# TEXTE EXTRAIT
○ ○ ○ ○
Quel autre pays aurait pu supporter la perte en quelques semaines de 85% de son commerce extérieur et de 80% de ses capacités d’achat ?  L’Espagne, ancienne puissance coloniale, a laissé à Cuba un héritage culturel, les Etats-Unis son influence historique et ses détonants goûts culinaires comme le mélange de fromage et de confiture. Mais la Russie ? Rien, même pas le nom d’un plat ou d’un cocktail.
 
L’exportation de la révolution ?  Fidel n’a jamais utilisé le mot « exportation ». Ernesto Che Guevara, non plus. Ils préféraient évoquer la « solidarité » avec ceux qui se levaient contre les régimes dictatoriaux, créatures des gouvernements nord-américains. Doit-on reprocher ou remercier Fidel d’avoir accueilli les réfugiés fuyant les dictatures du Chili et d’Argentine, de Haïti et de Bolivie, d’avoir ouvert les écoles, les centres de santé aux enfants des parias de toute l’Amérique latine et, plus tard, aux enfants contaminés de Tchernobyl ?
 
Doit-on lui reprocher ou le remercier d’avoir soutenu les insurrections armées au Nicaragua, au Salvador et d’avoir sauvé, face à l’indifférence des dirigeants soviétiques, l’Angola fraîchement indépendante encerclée par les mercenaires blancs sud-africains fuyant, effrayés,  la puissance de feu et le courage des soldats cubains, noirs pour la plupart ? Dans la mémoire de millions d’hommes et de femmes d’Amérique latine et du Tiers monde, Fidel et le Che sont et resteront des héros des temps modernes.
 
Les libertés ? Fidel, un tyran sanguinaire ? Il y eut d’abord l’expulsion des curés espagnols qui priaient le dimanche à la gloire de Franco. Complice de Batista, l’église catholique cubaine était et demeure la plus faible d’Amérique latine alors que la « santeria », survivance des croyances, des divinités des esclaves africains sur lesquels est venue se greffer la religion catholique, rassemble un grand nombre de noirs cubains.
 
Les relations avec l’Eglise catholique furent complexes durant ces longues années jusqu’au séjour de Jean Paul II en 1998 annoncée trop rapidement comme l’extrême onction de la révolution. Ce n’est pas à Cuba que des évêques et des prêtres ont été assassinés, mais au Brésil, en Argentine, au Salvador, au Guatemala et au Mexique.
 
Il y eut la fuite de la grande bourgeoisie, des officiers, des policiers qui  formèrent, dès la première heure, l’ossature de la contre révolution encadrée et financée par la CIA. Il y eut ensuite les départs d’hommes et de femmes ne supportant pas les restrictions matérielles. Il y  eut l’insupportable marginalisation des homosexuels.
○ ○ ○ ○
# EXTRAITS DE DONNÉES

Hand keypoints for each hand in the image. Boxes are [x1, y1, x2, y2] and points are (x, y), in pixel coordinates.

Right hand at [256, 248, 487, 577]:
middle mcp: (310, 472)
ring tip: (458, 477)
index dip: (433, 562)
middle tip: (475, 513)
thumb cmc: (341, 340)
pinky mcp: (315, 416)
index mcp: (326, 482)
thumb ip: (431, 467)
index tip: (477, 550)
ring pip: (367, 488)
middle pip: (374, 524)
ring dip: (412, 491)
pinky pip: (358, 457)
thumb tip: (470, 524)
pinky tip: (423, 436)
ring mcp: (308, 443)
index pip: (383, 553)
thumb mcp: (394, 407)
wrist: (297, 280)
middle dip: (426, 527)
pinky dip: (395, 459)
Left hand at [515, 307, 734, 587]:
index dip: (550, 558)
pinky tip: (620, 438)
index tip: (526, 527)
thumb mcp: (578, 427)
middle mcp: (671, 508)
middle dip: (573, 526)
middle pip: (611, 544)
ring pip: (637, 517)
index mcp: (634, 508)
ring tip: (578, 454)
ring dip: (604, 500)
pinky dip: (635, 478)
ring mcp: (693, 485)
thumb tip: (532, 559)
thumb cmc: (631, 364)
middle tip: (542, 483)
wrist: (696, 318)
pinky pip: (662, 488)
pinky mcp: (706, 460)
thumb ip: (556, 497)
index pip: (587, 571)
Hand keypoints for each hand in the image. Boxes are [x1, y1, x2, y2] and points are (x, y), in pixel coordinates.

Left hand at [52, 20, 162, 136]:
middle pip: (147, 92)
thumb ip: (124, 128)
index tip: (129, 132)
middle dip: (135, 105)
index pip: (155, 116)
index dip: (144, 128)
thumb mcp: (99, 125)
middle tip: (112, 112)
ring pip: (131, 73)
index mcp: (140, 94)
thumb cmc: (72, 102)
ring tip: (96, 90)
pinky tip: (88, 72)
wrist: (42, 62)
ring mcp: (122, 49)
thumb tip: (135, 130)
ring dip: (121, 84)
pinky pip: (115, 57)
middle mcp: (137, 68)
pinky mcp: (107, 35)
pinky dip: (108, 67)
○ ○ ○ ○
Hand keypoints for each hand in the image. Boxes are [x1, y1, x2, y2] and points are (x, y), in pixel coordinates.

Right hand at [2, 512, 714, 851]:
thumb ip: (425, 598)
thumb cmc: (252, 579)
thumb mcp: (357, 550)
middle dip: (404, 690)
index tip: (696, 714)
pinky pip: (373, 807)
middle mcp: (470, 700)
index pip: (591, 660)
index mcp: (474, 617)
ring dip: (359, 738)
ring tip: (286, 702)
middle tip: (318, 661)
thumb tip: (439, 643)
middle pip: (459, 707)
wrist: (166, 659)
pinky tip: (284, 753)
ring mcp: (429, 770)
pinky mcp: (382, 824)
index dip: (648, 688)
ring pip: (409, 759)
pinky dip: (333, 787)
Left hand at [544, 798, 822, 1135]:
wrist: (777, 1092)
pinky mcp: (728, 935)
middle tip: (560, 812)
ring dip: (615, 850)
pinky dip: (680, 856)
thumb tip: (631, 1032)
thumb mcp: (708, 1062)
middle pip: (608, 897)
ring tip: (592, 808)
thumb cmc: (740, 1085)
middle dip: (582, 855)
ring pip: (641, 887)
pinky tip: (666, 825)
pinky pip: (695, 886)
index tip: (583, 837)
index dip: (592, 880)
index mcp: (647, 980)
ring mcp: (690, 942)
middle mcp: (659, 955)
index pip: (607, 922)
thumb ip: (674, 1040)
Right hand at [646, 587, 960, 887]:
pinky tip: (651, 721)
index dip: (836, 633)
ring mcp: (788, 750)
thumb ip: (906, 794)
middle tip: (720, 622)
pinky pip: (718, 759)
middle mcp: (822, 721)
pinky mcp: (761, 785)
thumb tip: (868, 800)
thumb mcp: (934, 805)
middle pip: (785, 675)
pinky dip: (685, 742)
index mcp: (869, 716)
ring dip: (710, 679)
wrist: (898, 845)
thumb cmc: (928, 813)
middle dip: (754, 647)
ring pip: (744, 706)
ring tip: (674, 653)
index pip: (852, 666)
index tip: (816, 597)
○ ○ ○ ○
# EXERCICE 1
Répondez aux questions suivantes d'après le texte sur Cuba :
(a) Quelle part de son commerce extérieur le pays a-t-il perdue en quelques semaines ?
(b) En quelle année a eu lieu le séjour de Jean Paul II ?
(c) Qui a encadré et financé la contre-révolution ?
# EXERCICE 2
Remplacez « complexes » par « difficiles » dans le passage du texte sur Cuba situé entre « Les relations avec » et « marginalisation des homosexuels. », inclus, puis recopiez ce passage.
# EXERCICE 3
Poursuivez le texte sur Cuba après sa dernière phrase, s'il vous plaît.

# RÉPONSE 1
(a) 85 %
(b) En 1998
(c) La CIA

# RÉPONSE 2
Les relations avec l’Eglise catholique furent difficiles durant ces longues années jusqu’au séjour de Jean Paul II en 1998 annoncée trop rapidement comme l’extrême onction de la révolution. Ce n’est pas à Cuba que des évêques et des prêtres ont été assassinés, mais au Brésil, en Argentine, au Salvador, au Guatemala et au Mexique.
 
Il y eut la fuite de la grande bourgeoisie, des officiers, des policiers qui  formèrent, dès la première heure, l’ossature de la contre révolution encadrée et financée par la CIA. Il y eut ensuite les départs d’hommes et de femmes ne supportant pas les restrictions matérielles. Il y  eut l’insupportable marginalisation des homosexuels.

# RÉPONSE 3
Il y eut les milliers de balseros qui croyaient pouvoir trouver à Miami la terre de toutes les illusions. Il y eut la froide exécution du général Ochoa étrangement tombé dans le trafic de drogue. Il y eut aussi ceux qui refusaient la pensée unique, la censure édictée par la Révolution comme « un acte de guerre en période de guerre », les contrôles irritants, la surveillance policière.
 
Qu’il est dur de vivre le rationnement et les excès dits « révolutionnaires ». Excès? Je l’ai vécu, lorsque correspondant de « l’Humanité » à La Havane, l’écrivain Lisandro Otero, alors chef de la section chargée de la presse internationale au Ministère des Affaires étrangères, monta une cabale de pur jus stalinien pour tenter de me faire expulser du pays. 
 
Ceux qui osent émettre une version différente d’un « goulag tropical » seraient soit des « agents à la solde de La Havane », soit victimes de cécité. Que la révolution ait commis des erreurs, des stupidités, des crimes parfois n’est pas contestable. Mais comment, dans une situation de tension extrême, écarter les dérives autoritaires?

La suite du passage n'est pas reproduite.